Just before the end of December 2012, the Division of Environmental Biology sent out an email message to a list of all people listed as PIs and Co-PIs on DEB proposals since the start of fiscal year 2008. (Aside: if you did not get the email and think you should have, make sure your FastLane profile information is up to date.) This message included a notice of our plans to start blogging among other efforts to enhance interactions between DEB and the research communities.  About 1/3 of the message consisted of several snippets of Division-wide data from the two-stage proposal process with specific tables focused on two groups: Early Career Investigators and Primarily Undergraduate Institutions (PUIs).  We received helpful feedback from several readers of the original email pointing out ways in which the presentation could have been clearer. We thank you for that.  It is already helping to make this blog better.

Since many out there may not have seen the original message, and others may have been intrigued to learn more, this post re-visits and expands on those numbers.

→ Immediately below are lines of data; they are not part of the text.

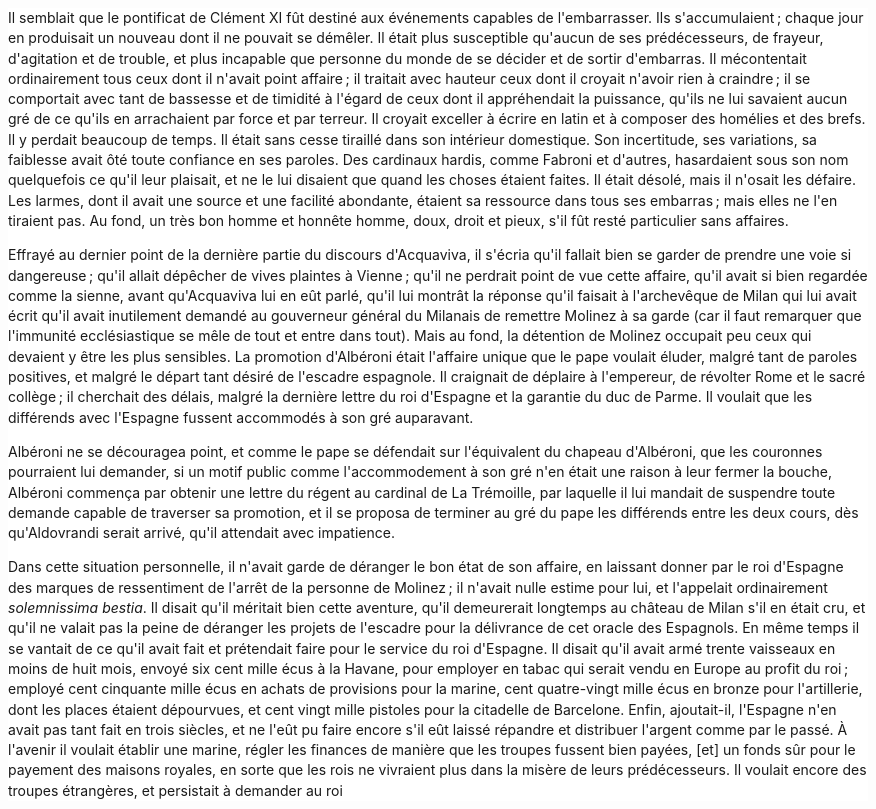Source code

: Il semblait que le pontificat de Clément XI fût destiné aux événements
capables de l'embarrasser. Ils s'accumulaient ; chaque jour en produisait un
nouveau dont il ne pouvait se démêler. Il était plus susceptible qu'aucun de
ses prédécesseurs, de frayeur, d'agitation et de trouble, et plus incapable
que personne du monde de se décider et de sortir d'embarras. Il mécontentait
ordinairement tous ceux dont il n'avait point affaire ; il traitait avec
hauteur ceux dont il croyait n'avoir rien à craindre ; il se comportait avec
tant de bassesse et de timidité à l'égard de ceux dont il appréhendait la
puissance, qu'ils ne lui savaient aucun gré de ce qu'ils en arrachaient par
force et par terreur. Il croyait exceller à écrire en latin et à composer des
homélies et des brefs. Il y perdait beaucoup de temps. Il était sans cesse
tiraillé dans son intérieur domestique. Son incertitude, ses variations, sa
faiblesse avait ôté toute confiance en ses paroles. Des cardinaux hardis,
comme Fabroni et d'autres, hasardaient sous son nom quelquefois ce qu'il leur
plaisait, et ne le lui disaient que quand les choses étaient faites. Il était
désolé, mais il n'osait les défaire. Les larmes, dont il avait une source et
une facilité abondante, étaient sa ressource dans tous ses embarras ; mais
elles ne l'en tiraient pas. Au fond, un très bon homme et honnête homme, doux,
droit et pieux, s'il fût resté particulier sans affaires.

Effrayé au dernier point de la dernière partie du discours d'Acquaviva, il
s'écria qu'il fallait bien se garder de prendre une voie si dangereuse ; qu'il
allait dépêcher de vives plaintes à Vienne ; qu'il ne perdrait point de vue
cette affaire, qu'il avait si bien regardée comme la sienne, avant
qu'Acquaviva lui en eût parlé, qu'il lui montrât la réponse qu'il faisait à
l'archevêque de Milan qui lui avait écrit qu'il avait inutilement demandé au
gouverneur général du Milanais de remettre Molinez à sa garde (car il faut
remarquer que l'immunité ecclésiastique se mêle de tout et entre dans tout).
Mais au fond, la détention de Molinez occupait peu ceux qui devaient y être
les plus sensibles. La promotion d'Albéroni était l'affaire unique que le pape
voulait éluder, malgré tant de paroles positives, et malgré le départ tant
désiré de l'escadre espagnole. Il craignait de déplaire à l'empereur, de
révolter Rome et le sacré collège ; il cherchait des délais, malgré la dernière
lettre du roi d'Espagne et la garantie du duc de Parme. Il voulait que les
différends avec l'Espagne fussent accommodés à son gré auparavant.

Albéroni ne se découragea point, et comme le pape se défendait sur
l'équivalent du chapeau d'Albéroni, que les couronnes pourraient lui demander,
si un motif public comme l'accommodement à son gré n'en était une raison à
leur fermer la bouche, Albéroni commença par obtenir une lettre du régent au
cardinal de La Trémoille, par laquelle il lui mandait de suspendre toute
demande capable de traverser sa promotion, et il se proposa de terminer au gré
du pape les différends entre les deux cours, dès qu'Aldovrandi serait arrivé,
qu'il attendait avec impatience.

Dans cette situation personnelle, il n'avait garde de déranger le bon état de
son affaire, en laissant donner par le roi d'Espagne des marques de
ressentiment de l'arrêt de la personne de Molinez ; il n'avait nulle estime
pour lui, et l'appelait ordinairement *solemnissima bestia*. Il disait qu'il
méritait bien cette aventure, qu'il demeurerait longtemps au château de Milan
s'il en était cru, et qu'il ne valait pas la peine de déranger les projets de
l'escadre pour la délivrance de cet oracle des Espagnols. En même temps il se
vantait de ce qu'il avait fait et prétendait faire pour le service du roi
d'Espagne. Il disait qu'il avait armé trente vaisseaux en moins de huit mois,
envoyé six cent mille écus à la Havane, pour employer en tabac qui serait
vendu en Europe au profit du roi ; employé cent cinquante mille écus en achats
de provisions pour la marine, cent quatre-vingt mille écus en bronze pour
l'artillerie, dont les places étaient dépourvues, et cent vingt mille pistoles
pour la citadelle de Barcelone. Enfin, ajoutait-il, l'Espagne n'en avait pas
tant fait en trois siècles, et ne l'eût pu faire encore s'il eût laissé
répandre et distribuer l'argent comme par le passé. À l'avenir il voulait
établir une marine, régler les finances de manière que les troupes fussent
bien payées, [et] un fonds sûr pour le payement des maisons royales, en sorte
que les rois ne vivraient plus dans la misère de leurs prédécesseurs. Il
voulait encore des troupes étrangères, et persistait à demander au roi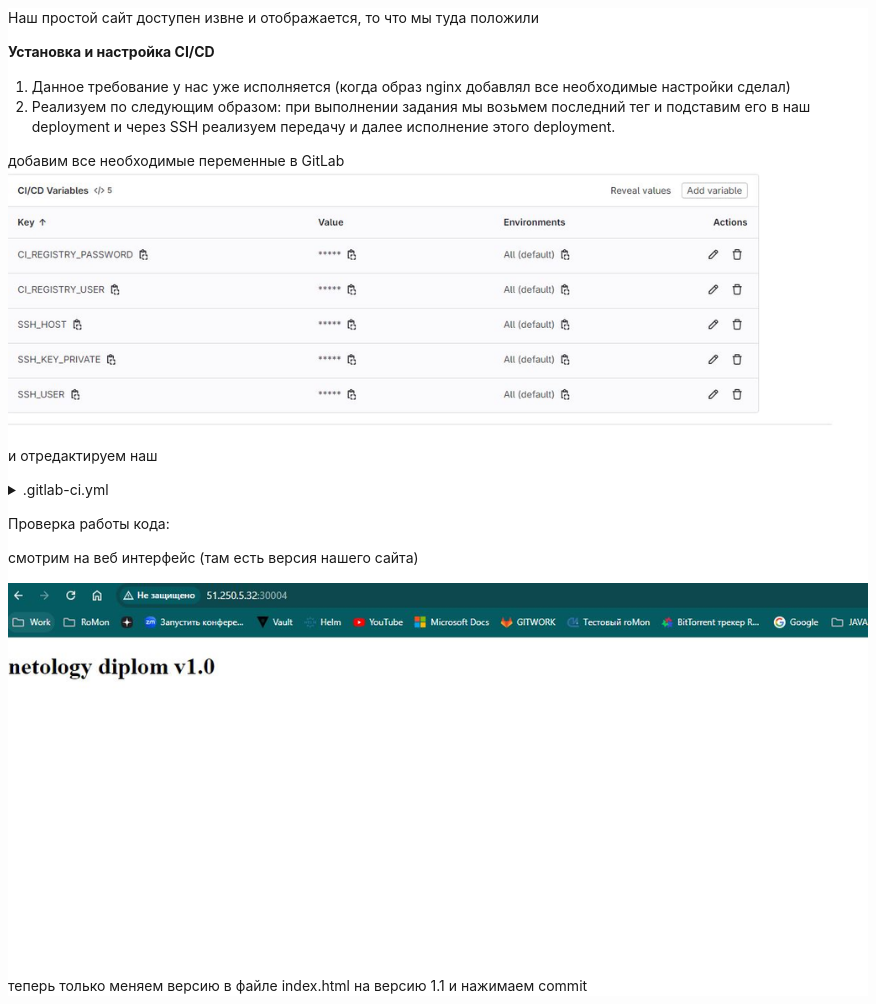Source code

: Наш простой сайт доступен извне и отображается, то что мы туда положили

**Установка и настройка CI/CD**

1. Данное требование у нас уже исполняется (когда образ nginx добавлял все необходимые настройки сделал)
2. Реализуем по следующим образом: при выполнении задания мы возьмем последний тег и подставим его в наш deployment и через SSH реализуем передачу и далее исполнение этого deployment.

добавим все необходимые переменные в GitLab
![](https://github.com/lukoshkovve/NetologyDevOps/blob/main/Diplomfull/foto/28.JPG)

и отредактируем наш 

<details><summary>.gitlab-ci.yml</summary></details>

Проверка работы кода:

смотрим на веб интерфейс (там есть версия нашего сайта)

![](https://github.com/lukoshkovve/NetologyDevOps/blob/main/Diplomfull/foto/29.JPG)

теперь только меняем версию в файле index.html на версию 1.1 и нажимаем commit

The data snippets in the email were meant to begin a discussion, they were not intended to be comprehensive or the final word. There are other ways to look at the numbers and significant context and nuance simply could not be crammed in to a reasonable email.  Actual performance numbers from the two-stage review process are just starting to come in and even those will change somewhat as Program Officers pursue every opportunity to secure funding through the fiscal year’s end.